··· Dados fornecidos

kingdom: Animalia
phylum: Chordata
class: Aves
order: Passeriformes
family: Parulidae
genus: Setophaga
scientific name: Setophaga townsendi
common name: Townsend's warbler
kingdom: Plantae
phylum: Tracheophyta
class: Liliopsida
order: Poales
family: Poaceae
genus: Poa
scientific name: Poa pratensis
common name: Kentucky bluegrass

······
··· Dados fornecidos

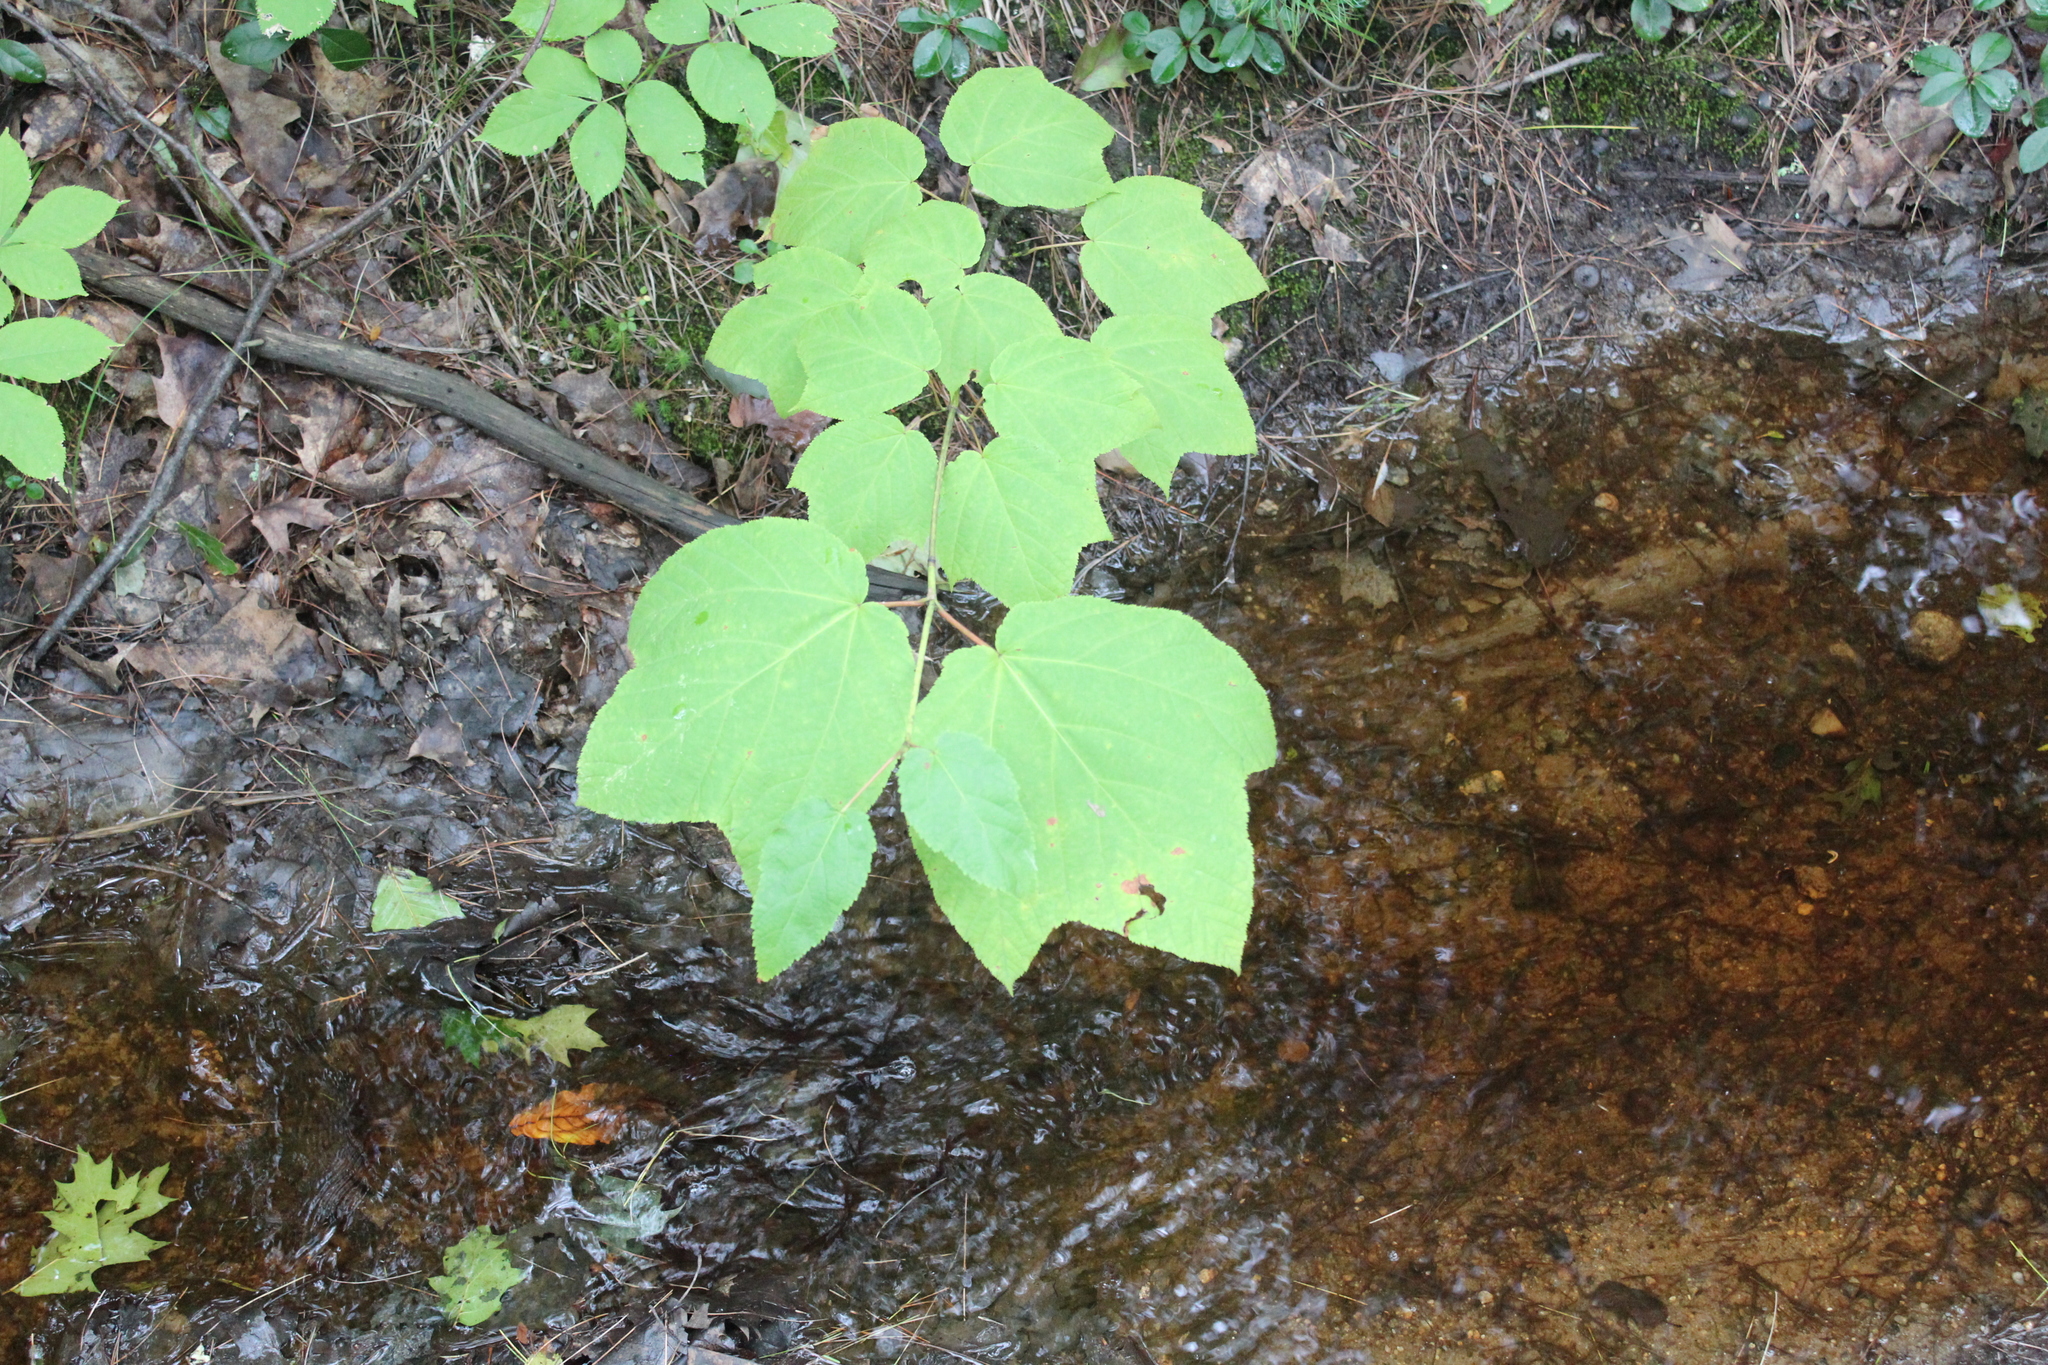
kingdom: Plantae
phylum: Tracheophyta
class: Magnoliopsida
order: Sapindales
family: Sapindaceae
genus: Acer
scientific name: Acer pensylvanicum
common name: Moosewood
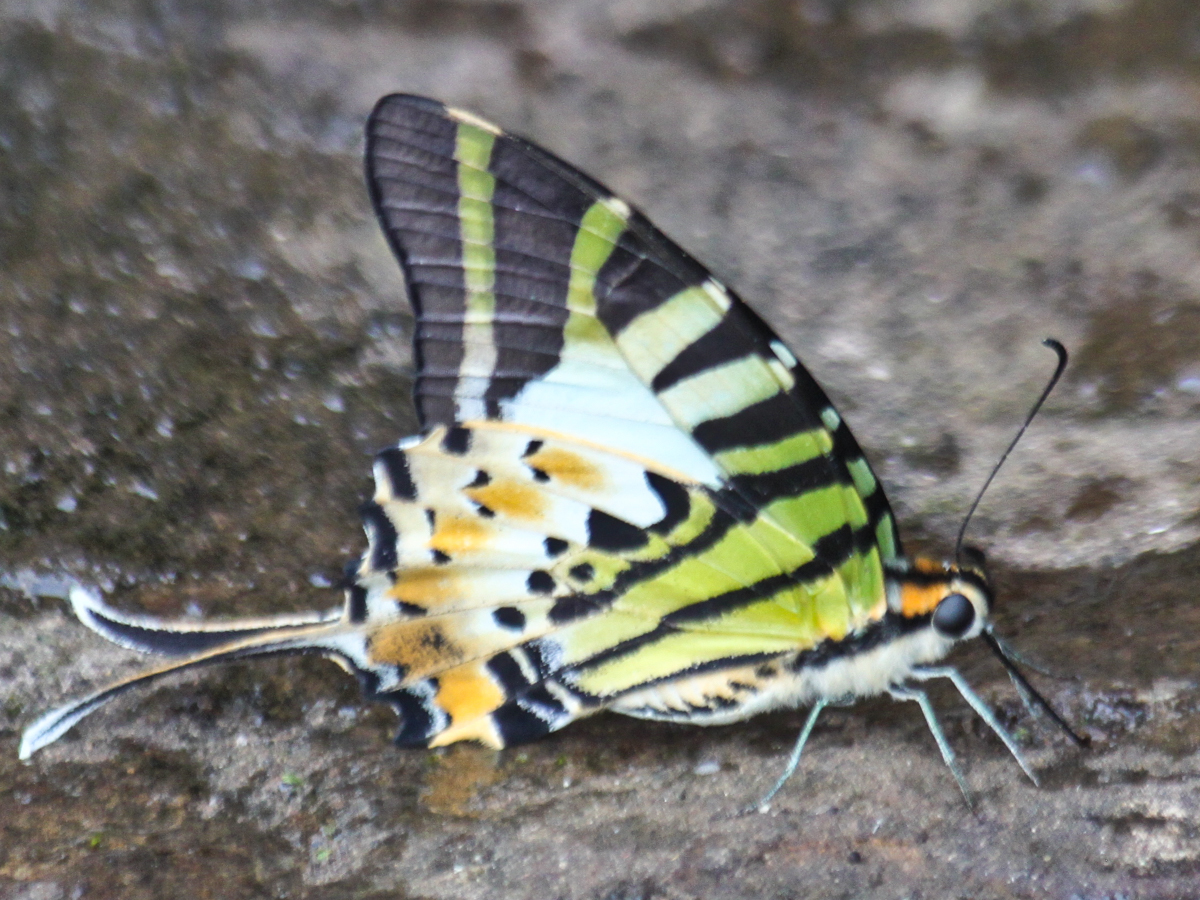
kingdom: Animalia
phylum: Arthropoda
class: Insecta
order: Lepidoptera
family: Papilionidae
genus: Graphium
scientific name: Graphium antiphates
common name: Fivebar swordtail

······
··· Dados fornecidos

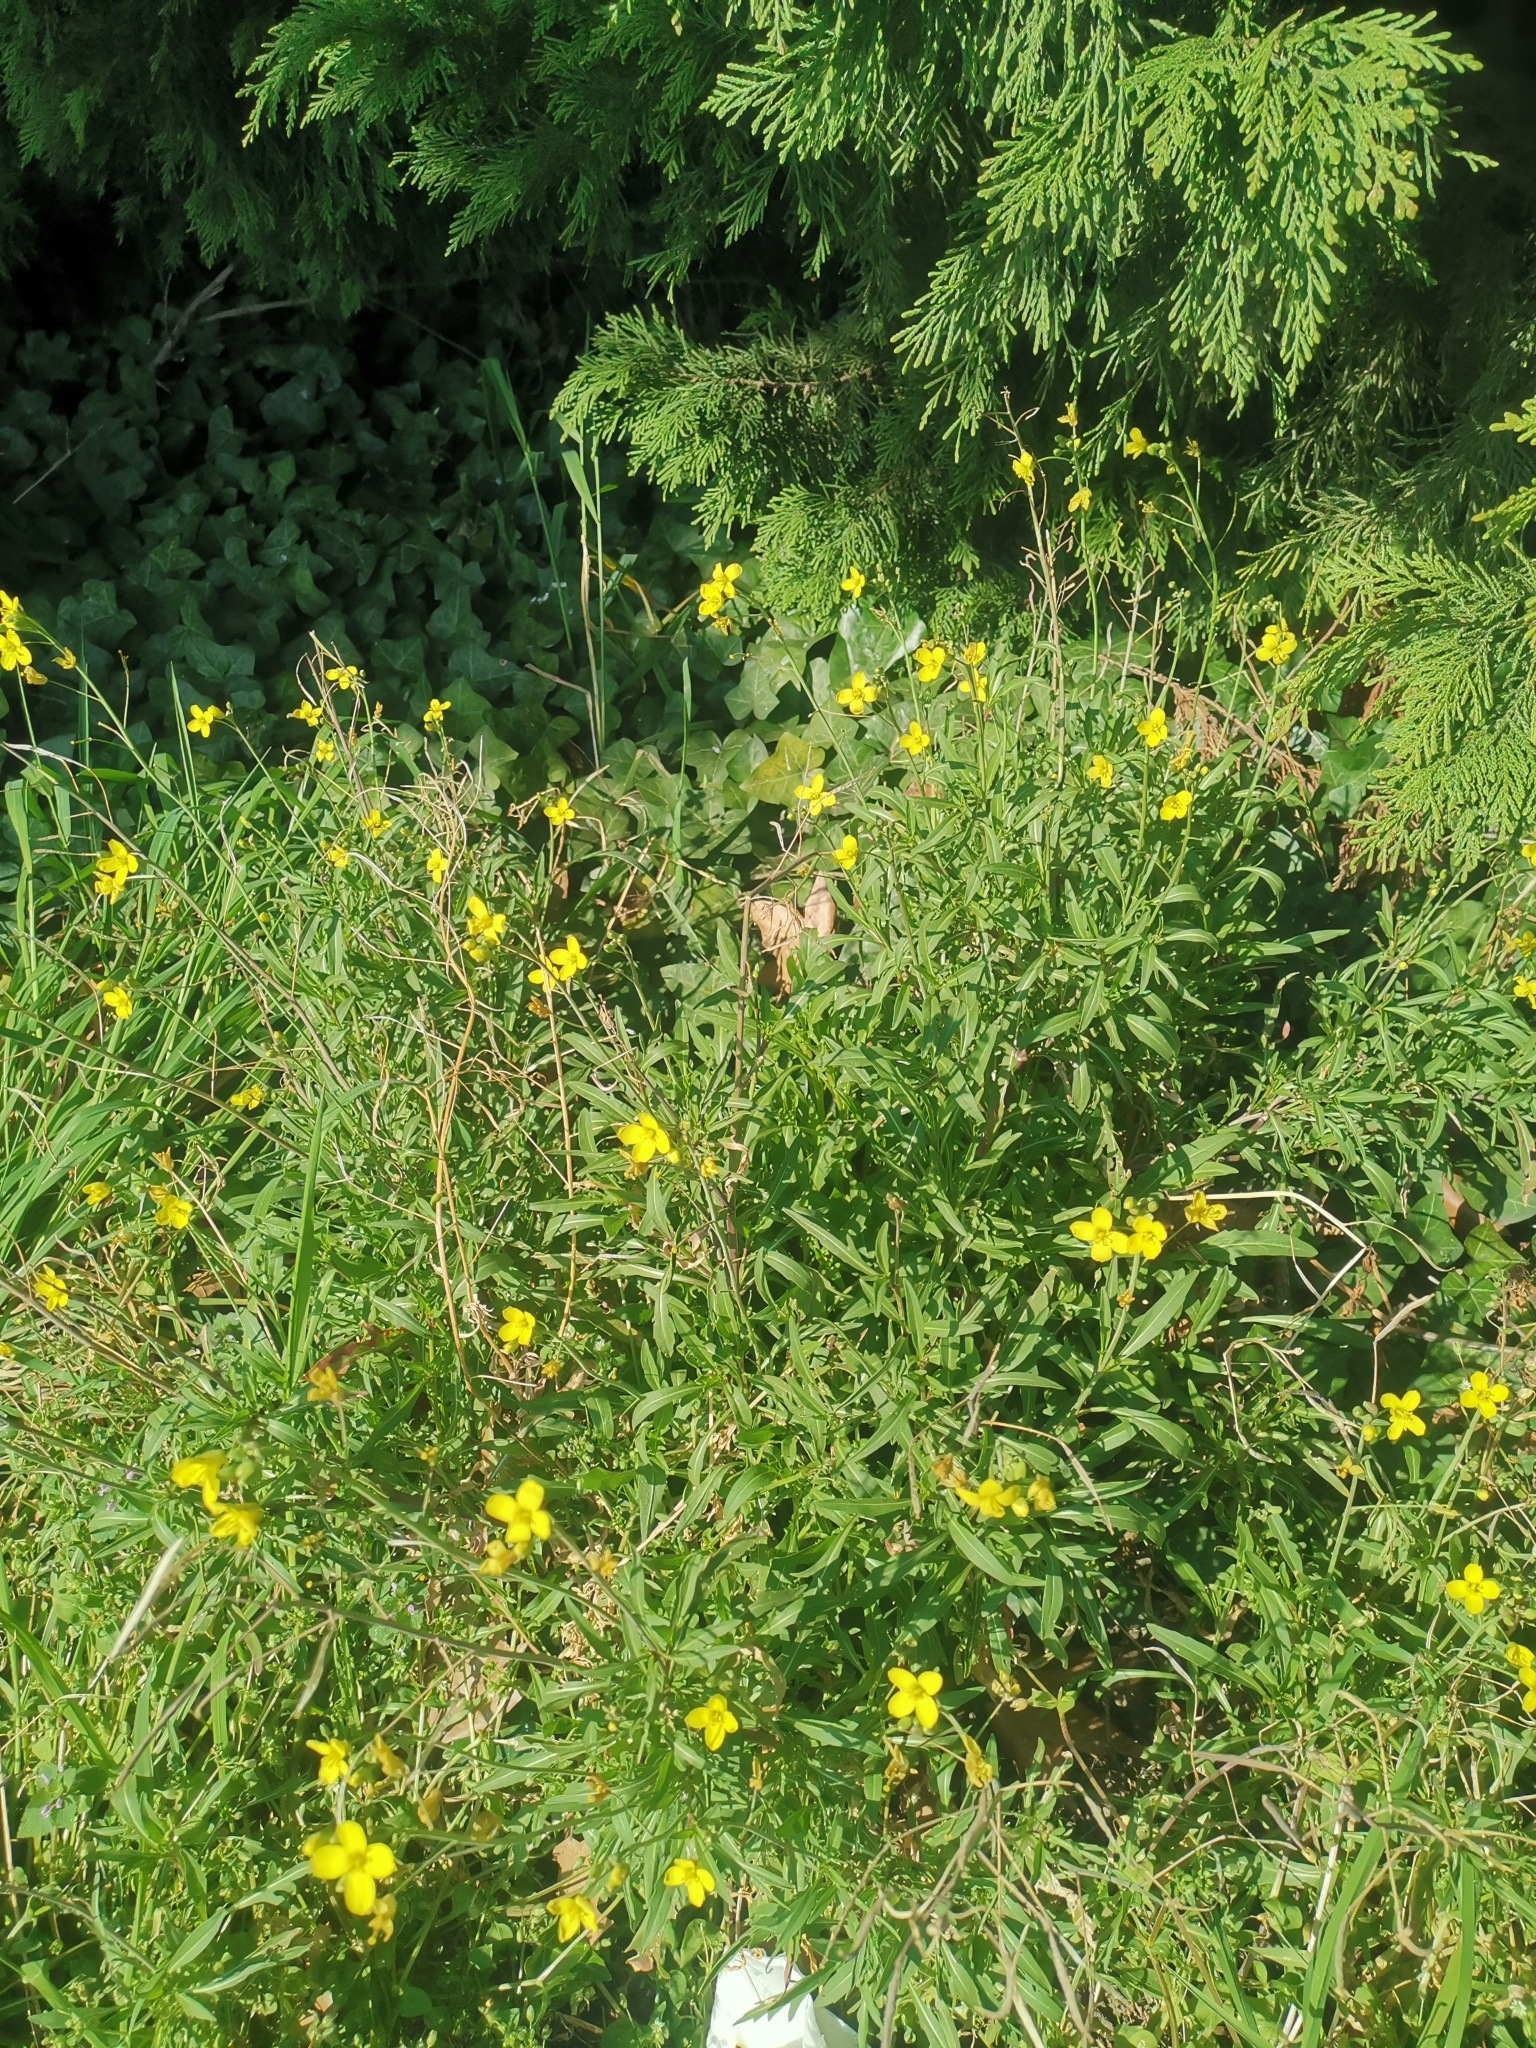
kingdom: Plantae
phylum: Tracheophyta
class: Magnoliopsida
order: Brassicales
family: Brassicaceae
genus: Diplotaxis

······

▶ **Problema curto**: Duplique, sem alterar nada, as linhas dos registros acima, começando pela linha com "class: Aves" e seguindo até a linha com "scientific name: Poa pratensis", ambas incluídas.

▶ **Resposta correta**:
class: Aves
order: Passeriformes
family: Parulidae
genus: Setophaga
scientific name: Setophaga townsendi
common name: Townsend's warbler
kingdom: Plantae
phylum: Tracheophyta
class: Liliopsida
order: Poales
family: Poaceae
genus: Poa
scientific name: Poa pratensis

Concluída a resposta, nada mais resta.